Can you update the Hellboy Web of Wyrd review, starting with "Punching your way" and going on through "open for attack.", so that "clunky" is replaced by "unwieldy"?

#### [Excerpt to read]
## START

Since 1993, Hellboy has been a cult favourite in the world of comics, with its alternate history pulp storytelling taking place alongside Mike Mignola’s iconic artwork. While Hellboy’s comic adventures have been a hit, his journey into other media has been a bit scattered.
Upstream Arcade’s Hellboy Web of Wyrd is the latest video game adaptation of the series, and it attempts to capture the essence of the comics. I really liked the Ron Perlman Hellboy movie, and only just started reading the comics for writing this review. The comics I can highly recommend. The game…? Well, let’s dive in and see!
Hellboy Web of Wyrd is set in the 1980s, during the Falklands War. Hellboy is dispatched to investigate paranormal occurrences in a place known as The Butterfly House, now used as the base for the Bureau of Paranormal Research and Defense (B.P.R.D.).
The game introduces new field agents who study psychic phenomena while Hellboy ventures into the Wyrd; a strange dimension full of unpredictable twists. Basically, The Butterfly House is your hub world where you can have limited interactions with other characters between missions.
Hellboy Web of Wyrd is stunning visually. It really captures Mignola’s distinctive style, with shadows and an eerie atmosphere ripped straight from the comic books. Hellboy’s character design is also particularly impressive, capturing his red devil-monkey in a trench coat look and powerful presence.
Lance Reddick’s performance as Hellboy is outstanding here, combining sarcasm and humanity flawlessly; I did feel that he sounded a bit younger than my head canon version, but a great performance nonetheless. The supporting cast of agents, villains, and spirits enhances the game’s narrative, and the moody soundtrack elevates the experience.
Gameplay is where the game encounters its most significant challenges. The promise of a modern roguelike beat ’em up with randomized upgrades and gothic environments is intriguing, but the game doesn’t really pull it off well. The AI is problematic; combat encounters are way too easy, and the levels are a chore to navigate.
Web of Wyrd follows a cycle where you enter biomes, work your way through procedurally generated areas, and defeat a boss. This cycle just repeats until you get to the third chapter in the endgame or get bored with the formula. And you will get bored; even die-hard fans of Hellboy will begin to tire of the mechanics once the novelty of the visuals wears off.
Punching your way through battles and building your special attack is the only way to play this game, as guns and other weapons are just not that great. Weapons remain largely static, lacking creativity and feeling off. Using a weapon is actually the last thing you want to do as they are clunky. And if you miss, you are left wide open for attack.
The Wyrd consists of interconnected arenas with a fixed set of room types, combat encounters and shops. The absence of a map or teleportation feature makes backtracking frustrating, and the addition of random hazards and walls raises questions about their purpose and hindrance to gameplay.

## END

Data excerpts:

## START

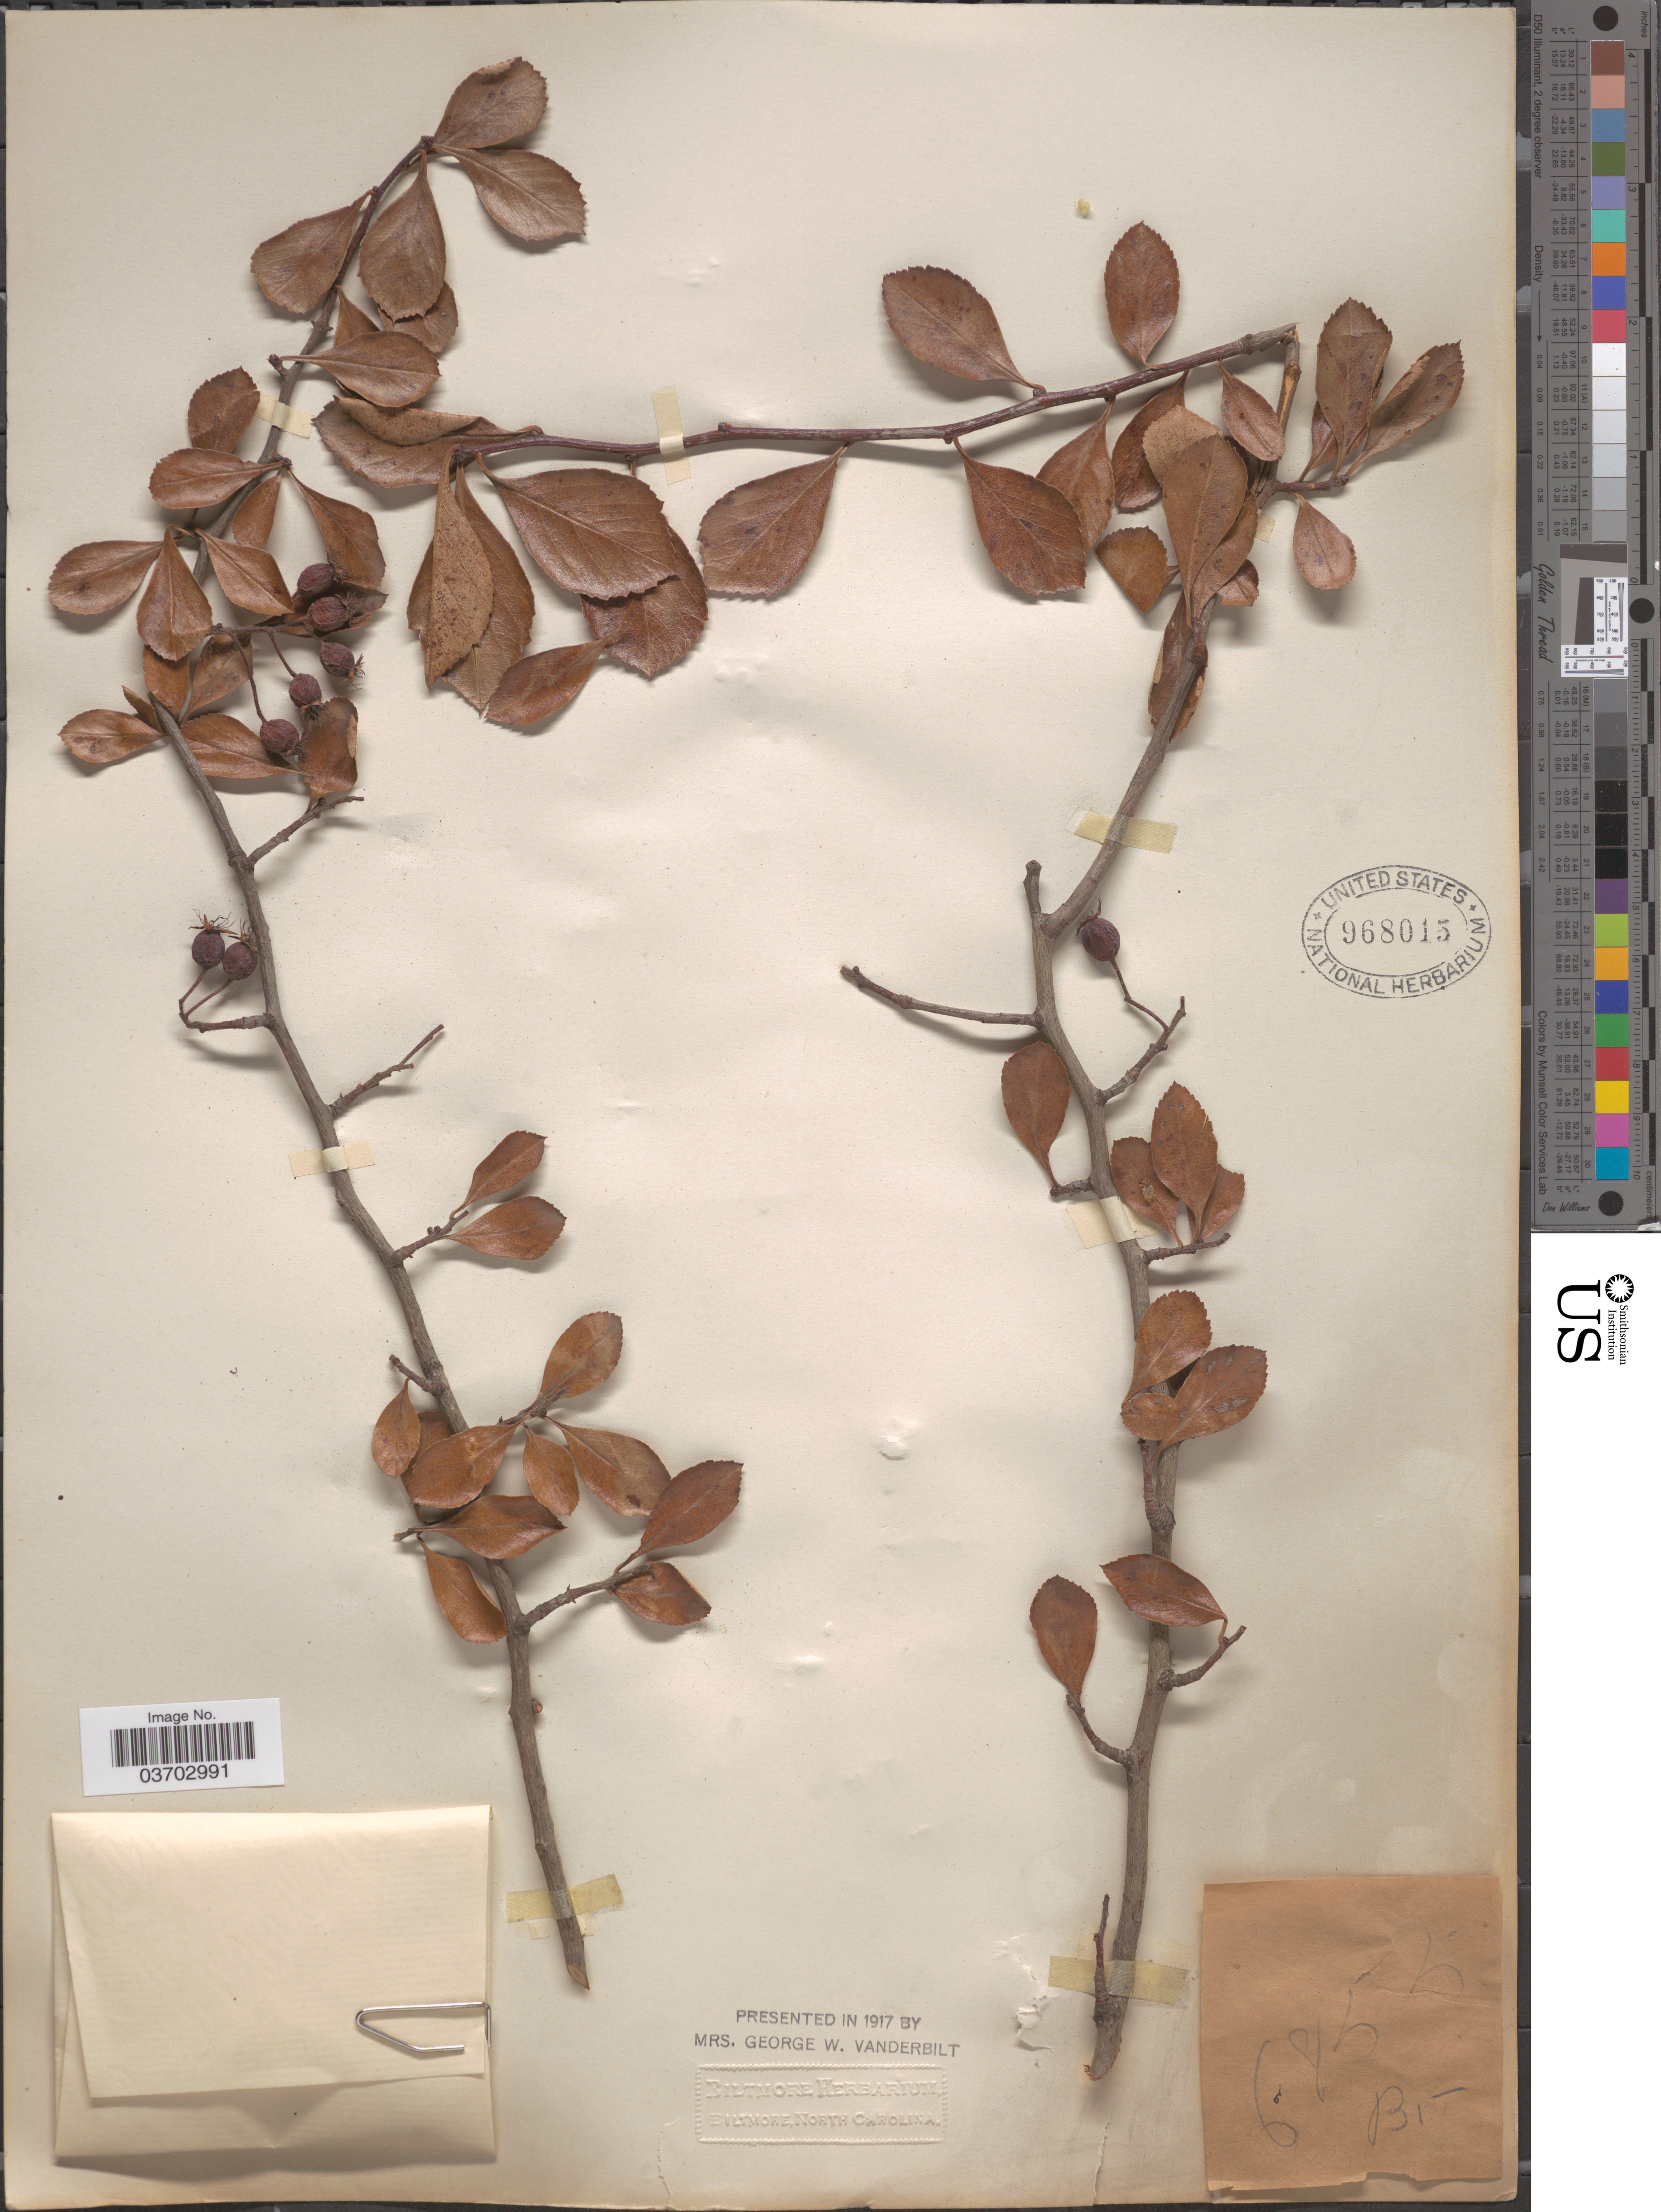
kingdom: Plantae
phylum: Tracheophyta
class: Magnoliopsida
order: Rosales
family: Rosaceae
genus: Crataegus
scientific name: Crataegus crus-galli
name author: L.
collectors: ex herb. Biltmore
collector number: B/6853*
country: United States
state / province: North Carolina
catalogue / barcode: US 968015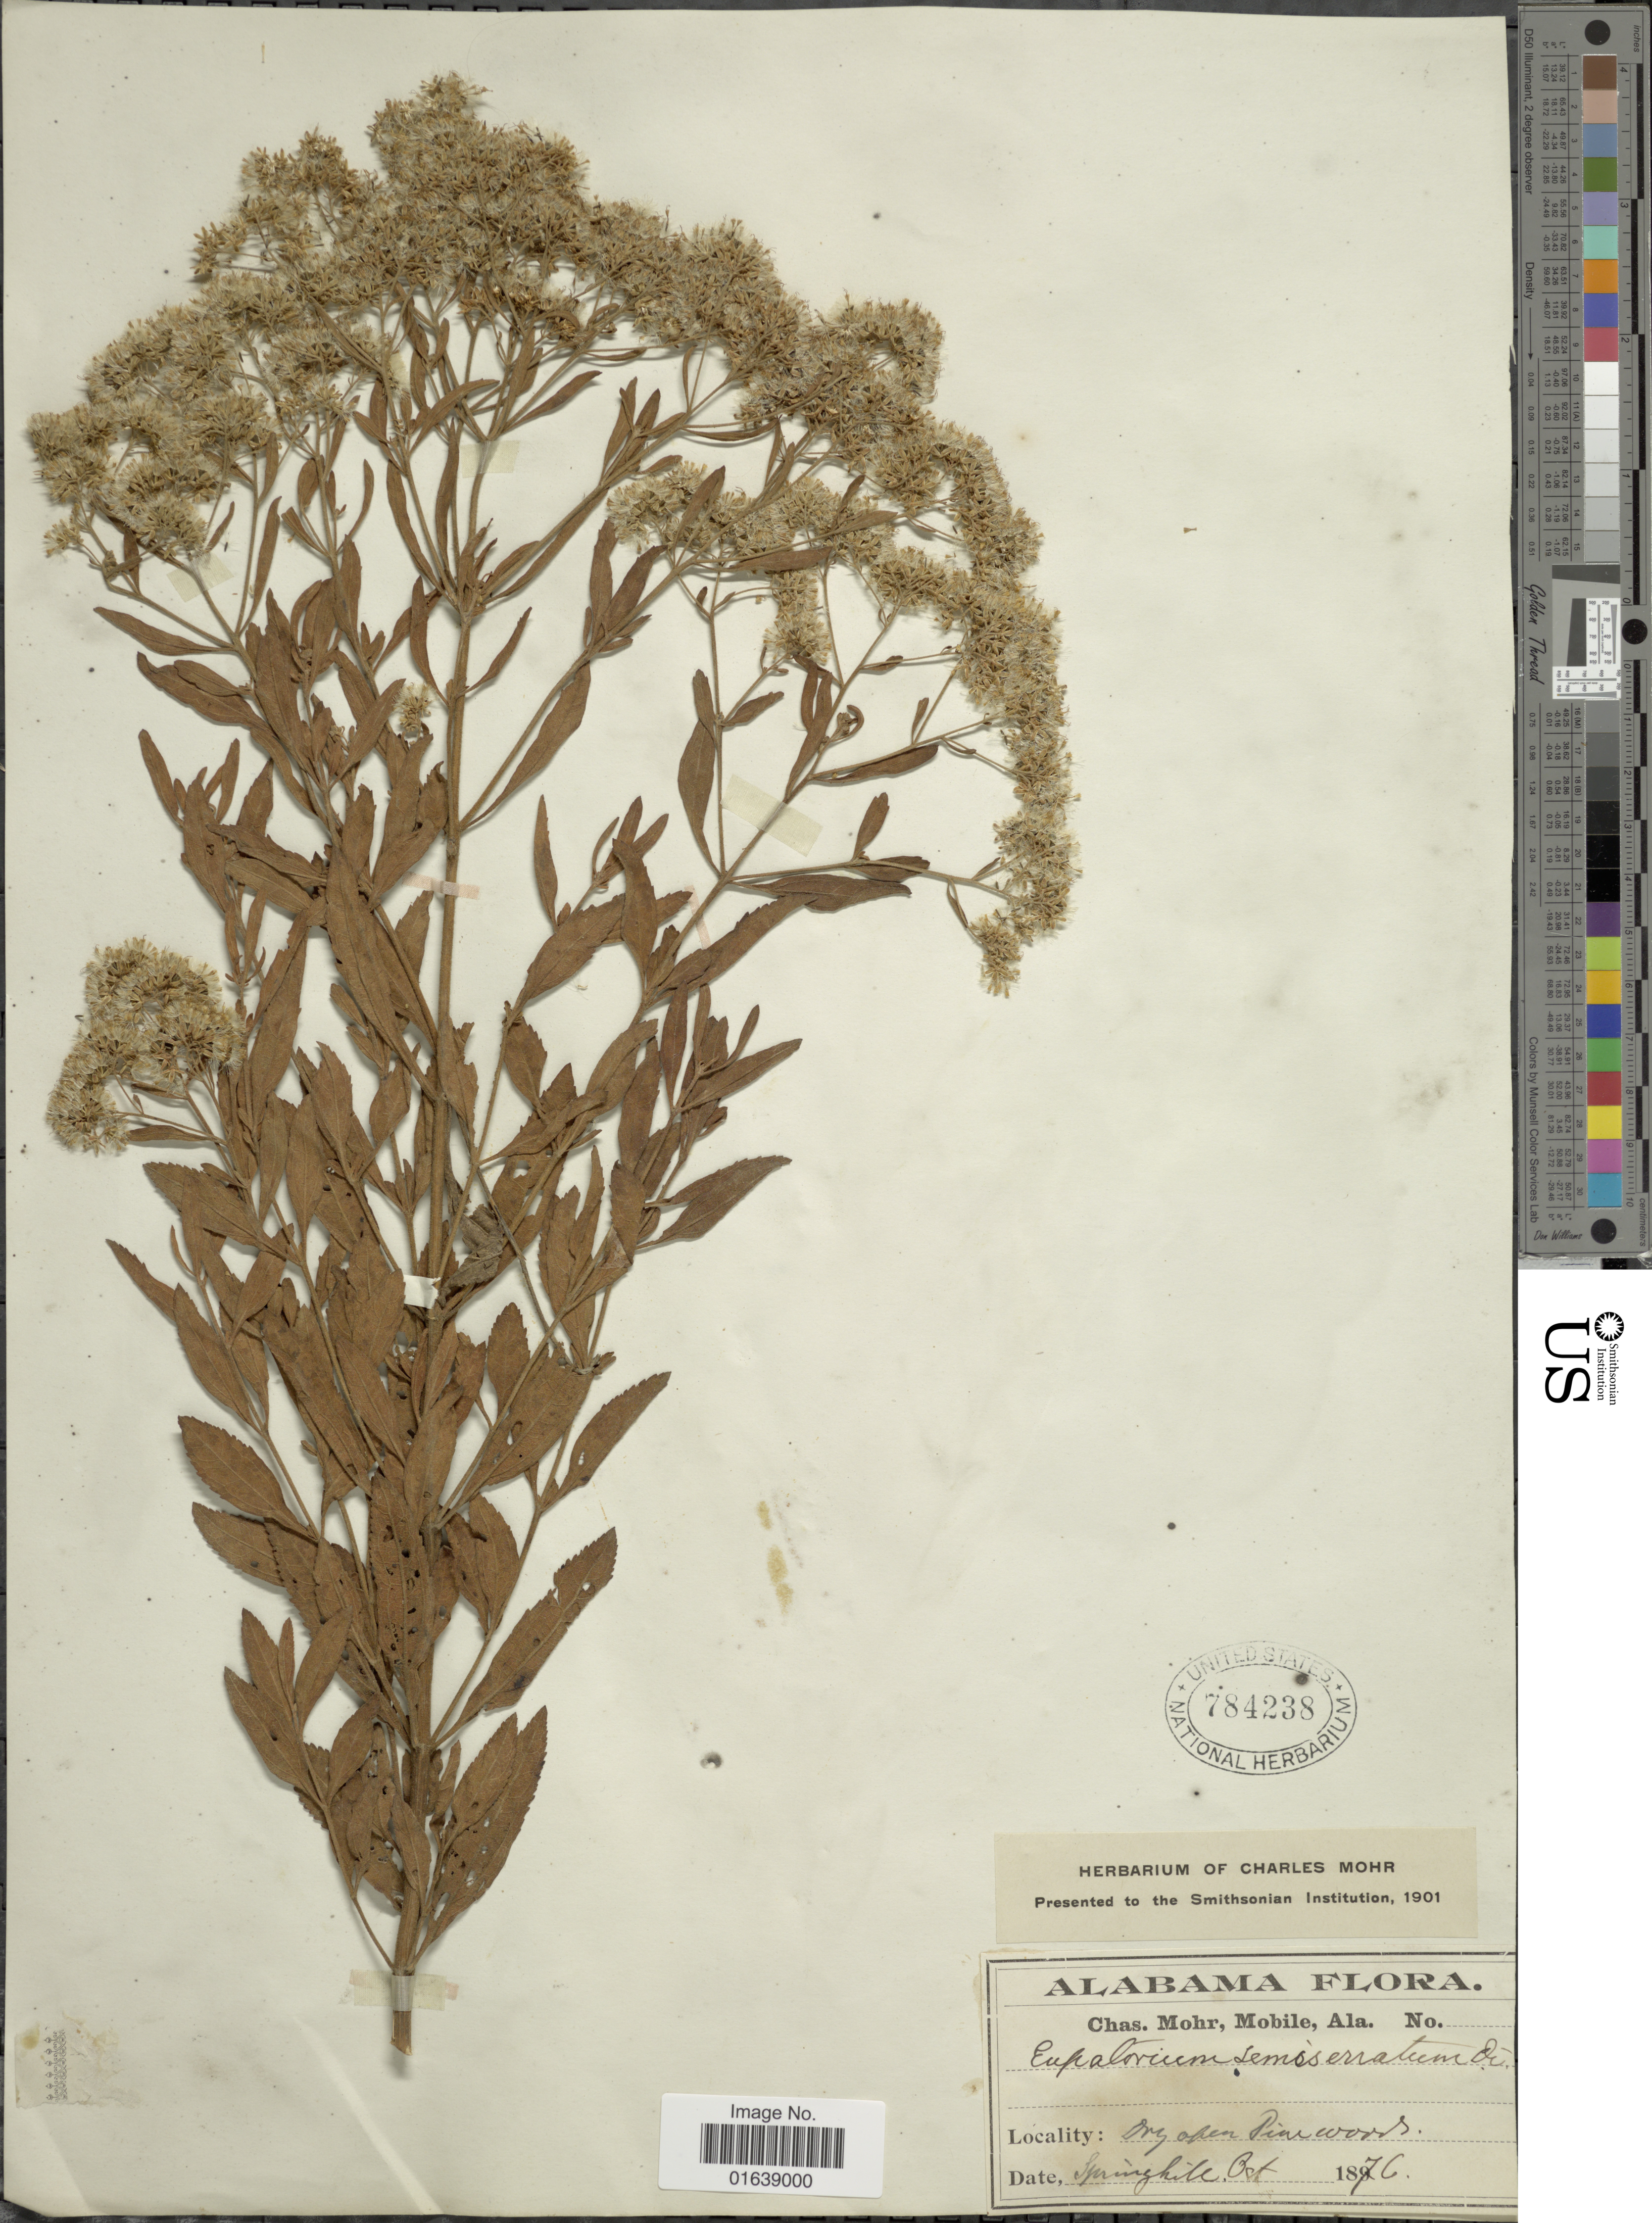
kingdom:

## END

#### [Exercise answer]
Punching your way through battles and building your special attack is the only way to play this game, as guns and other weapons are just not that great. Weapons remain largely static, lacking creativity and feeling off. Using a weapon is actually the last thing you want to do as they are unwieldy. And if you miss, you are left wide open for attack.